78 (Булатникова, Белоиван) - страница 2

— А звать тебя как?

— Как хочешь, так и зови.

— Это грубо, — говорю, — я вот — Хави. Мой отец — насих. А ты откуда взялся?

— Я с той стороны. Да не важно, — смотрит на меня голубыми глазами. — Гляди, какие.


И на воду показывает. А на воде мечутся золотые солнечные блики. Ой, нет, это не блики, это в глазах рябят мелкие золотистые жучки, так и скользят по воде, с бликами играют.


Никогда не видела, чтобы кто за жуками-водомерками наблюдал. Глупости какие-то.


— Ты что, дурак? — говорю и тут же вжимаю голову в плечи, потому что любой мальчишка в ответ на такой вопрос стукнет. А этот и не думает.

— Ага, дурак, — отвечает спокойно и глаз от жуков не отрывает.


С нашей стороны реки — узкая полоска низких и толстых деревьев, оплетенных пышным вьюнком, дальше — город, а еще дальше — гористая пустыня. А на ту сторону реки никто из нас не плавал, потому что в реке живут крокодилы. Но отсюда видна какая-то зелень, деревья, кусты — далекая красота, до которой не дотянуться. Здесь-то у нас только просяные поля, оливковая роща, да те несколько деревьев, что на берегу. Мы их не рубим, а отец рассказывал, что на древесном стволе можно переплыть реку. Попробовать бы. Только оливы рубить вообще нельзя, а эти, что на берегу, они реку держат.


Маленький дурак остался жить у нас. Ну, то есть, не совсем у нас, а в нашем городе, потому что оставлять его за стеной жалко. Снаружи бывают пыльные бури, а он все-таки ребенок, хоть и дурак. Но красивый, не зря же я его за девочку приняла: волосы пушистые, ресницы длинные. А имени своего он так никому и не сказал. Так что назвали его у нас Шоте — попросту дурак, какой он и есть. Пристроили его пасти овец на пологих пустынных холмах, поросших желтой травой. Всего-то и дела, что выгнать их с утра за стену, а на закате загнать обратно. Так он и делает обычно: выгоняет овец и сидит на холме, трубит монотонно в свою деревянную дудку. Или просто сидит.

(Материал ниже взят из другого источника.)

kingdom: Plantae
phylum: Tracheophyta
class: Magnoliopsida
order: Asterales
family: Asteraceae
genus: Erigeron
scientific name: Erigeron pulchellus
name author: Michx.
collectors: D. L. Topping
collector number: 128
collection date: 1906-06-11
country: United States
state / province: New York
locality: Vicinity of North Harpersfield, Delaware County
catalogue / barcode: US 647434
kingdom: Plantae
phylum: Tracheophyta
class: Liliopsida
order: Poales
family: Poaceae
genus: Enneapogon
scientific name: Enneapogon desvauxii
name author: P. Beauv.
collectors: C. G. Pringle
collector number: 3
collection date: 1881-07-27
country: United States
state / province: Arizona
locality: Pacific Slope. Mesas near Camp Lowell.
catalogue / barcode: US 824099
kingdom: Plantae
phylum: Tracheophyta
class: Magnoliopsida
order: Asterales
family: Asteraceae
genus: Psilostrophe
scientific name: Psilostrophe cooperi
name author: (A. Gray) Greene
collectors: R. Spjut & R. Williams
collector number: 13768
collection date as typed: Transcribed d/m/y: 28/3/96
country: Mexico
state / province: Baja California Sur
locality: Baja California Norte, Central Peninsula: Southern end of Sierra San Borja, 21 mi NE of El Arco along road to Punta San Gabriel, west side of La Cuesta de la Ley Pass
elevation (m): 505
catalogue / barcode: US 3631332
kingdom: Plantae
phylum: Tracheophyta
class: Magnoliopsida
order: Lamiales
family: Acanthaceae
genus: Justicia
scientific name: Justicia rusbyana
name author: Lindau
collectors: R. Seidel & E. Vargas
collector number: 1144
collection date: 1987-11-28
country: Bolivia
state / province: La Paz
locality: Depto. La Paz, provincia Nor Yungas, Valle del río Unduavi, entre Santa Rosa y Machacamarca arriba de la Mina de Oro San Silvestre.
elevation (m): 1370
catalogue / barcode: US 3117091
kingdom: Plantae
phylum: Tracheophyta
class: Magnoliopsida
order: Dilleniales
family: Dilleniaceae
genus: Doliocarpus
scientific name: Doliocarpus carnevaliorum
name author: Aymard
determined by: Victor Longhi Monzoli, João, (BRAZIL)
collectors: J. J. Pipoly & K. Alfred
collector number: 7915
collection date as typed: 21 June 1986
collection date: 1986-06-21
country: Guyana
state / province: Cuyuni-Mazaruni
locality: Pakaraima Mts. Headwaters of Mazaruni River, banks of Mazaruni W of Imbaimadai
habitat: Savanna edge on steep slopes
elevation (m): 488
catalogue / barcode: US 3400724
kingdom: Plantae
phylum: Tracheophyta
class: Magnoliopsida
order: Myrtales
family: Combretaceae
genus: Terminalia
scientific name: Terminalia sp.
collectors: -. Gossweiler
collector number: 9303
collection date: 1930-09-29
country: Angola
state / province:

Мальчишки наши плохо его приняли. Ну, как плохо — чужих всегда так принимают. Сначала камешки кидали, а потом подстерегли за выходом из ворот и давай пинать. А он только улыбается, как девчонка, и молчит. Брат мой там был, говорит — надоело им его пинать, не избить же хотели, а так, узнать, кто такой, как дерется, а этот и не дерется вовсе. “Ты что, дурак?” — спросил его наконец Хазак, старший в компании брата, а тот отвечает, как и мне, спокойно: “Дурак, конечно”. Ну и отступились от него. Что с дурака возьмешь.


А вот еще старый пастух, дедушка Роэ, рассказывал: пошел он как-то проверить, как у мальчишки дела на холме. А у мальчишки овца пала. Так он вместо того, чтоб старика позвать, сидит поодаль и смотрит на овцу, словно насмотреться не может. Старик медленно ходит уже, пока он до дурака и овцы добирался, на овцу гриф прилетел. Тут, говорит, встает дурак, подходит к грифу и руку ему протягивает. И птица поднимает голову и на мальчика смотрит внимательно. “Сгони его, дурень, укусит же!” — кричит ему старый Роэ, а Шоте дотягивается до головы грифа (голой, противной) и нежно так его по голове оглаживает. “Не зря говорят, что дикие звери дураков любят, — говорил тут обычно старик, — гриф-то дурака нашего и не вздумал кусать, так к нему потянулся, будто хочет, чтоб ему шейку почесали. Потом голову наклонил и улетел”. “Ты что, дурак?” — спросил тогда запыхавшийся пастух. Нетрудно догадаться, что тогда ответил Шоте. Как всегда, наверное.